研究Berman-Moody及Benkart-Zelmanov无限维△-分次李代数的顶点算子表示、模范畴理论及Cartan型子代数的共轭性问题；研究低秩Slodowy交叉矩阵代数的结构及其phi-虚Verma模、Whittaker模、Wakimoto模及Boson-fermion表示等问题；通过△-分次顶点代数的quasi模理论建立起△-分次李代数的限制模范畴同顶点代数的quasi模范畴联系；研究单toroidal顶点代数的表示与不可约模的分类；研究杨氏代数和无中心双杨氏代数同量子顶点代数的自然联系，特别是建立高秩单李代数的量子Serre关系；建立非平凡中心扩张双杨氏代数同h-adic量子顶点代数的联系，及量子仿射代数同量子顶点代数及其phi-坐标模的联系。

We are going to stuty the vertex operator representation, module category and the conjugacy problem of the Cartan type subalgebras for the infinite dimensional △-graded Lie algebras defined by Berman-Moody and Benkart-Zelmanov; to study the phi-imaginary Verma modules,Whittaker modules,Wakimoto modules and the boson-fermion representations for the lower rank gim algebras introduced by Slodowy; to explore the relations between the restricted module categories of the △-graded Lie algebras and the quasi-module categories of the vertex algebras by establishing quasi-module theory for the △-graded vertex algebras; to study the classification of irreducible modules of the simple toroidal vertex algebras; to study the relations among the Yangians, the centerless double Yangians and the quantum vertex algebras.
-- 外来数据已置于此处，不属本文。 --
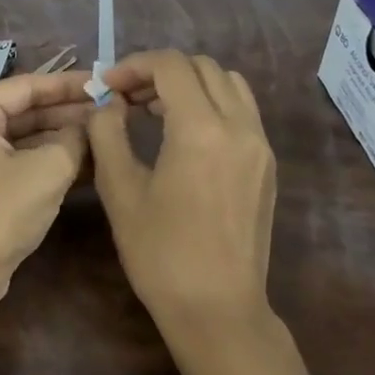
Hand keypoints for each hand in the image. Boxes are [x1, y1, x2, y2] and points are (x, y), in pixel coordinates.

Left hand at [0, 71, 92, 301]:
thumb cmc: (0, 211)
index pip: (27, 86)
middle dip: (69, 111)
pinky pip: (23, 160)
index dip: (69, 84)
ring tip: (108, 131)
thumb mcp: (48, 169)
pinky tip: (91, 160)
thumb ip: (76, 138)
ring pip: (28, 136)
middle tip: (112, 108)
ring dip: (65, 136)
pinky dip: (52, 159)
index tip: (105, 82)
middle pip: (27, 110)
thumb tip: (95, 123)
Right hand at [87, 50, 276, 325]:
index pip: (170, 66)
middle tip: (127, 96)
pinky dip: (212, 103)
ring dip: (190, 83)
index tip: (107, 86)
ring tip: (155, 109)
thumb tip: (108, 103)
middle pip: (202, 67)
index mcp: (201, 129)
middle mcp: (239, 126)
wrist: (218, 309)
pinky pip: (242, 111)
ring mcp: (260, 145)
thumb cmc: (161, 253)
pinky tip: (185, 134)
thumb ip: (108, 133)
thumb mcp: (120, 190)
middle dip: (160, 71)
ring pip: (228, 84)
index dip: (134, 65)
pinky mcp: (267, 164)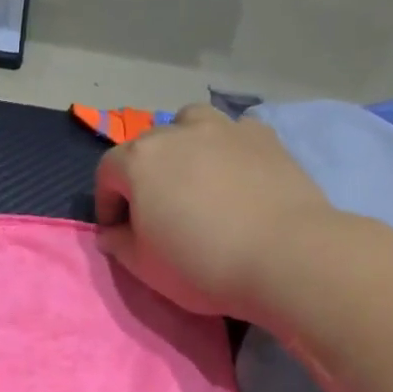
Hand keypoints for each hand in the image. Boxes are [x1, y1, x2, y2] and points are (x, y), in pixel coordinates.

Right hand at [94, 105, 332, 316]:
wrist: (285, 256)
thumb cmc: (201, 263)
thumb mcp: (144, 267)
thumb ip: (119, 244)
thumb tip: (112, 233)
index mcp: (139, 160)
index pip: (107, 172)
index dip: (107, 203)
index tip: (118, 231)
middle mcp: (177, 133)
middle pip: (146, 146)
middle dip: (142, 175)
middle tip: (156, 210)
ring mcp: (224, 129)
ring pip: (190, 124)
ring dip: (182, 146)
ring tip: (194, 179)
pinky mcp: (264, 137)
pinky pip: (233, 133)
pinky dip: (226, 149)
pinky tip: (235, 177)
Especially we need to find the quantum Serre relations for the higher rank simple Lie algebras; to establish the relations between the nontrivial central extensions of the double Yangians and the h-adic quantum vertex algebras, and the relations between the quantum affine algebras and the phi-coordinated modules of the quantum vertex algebras.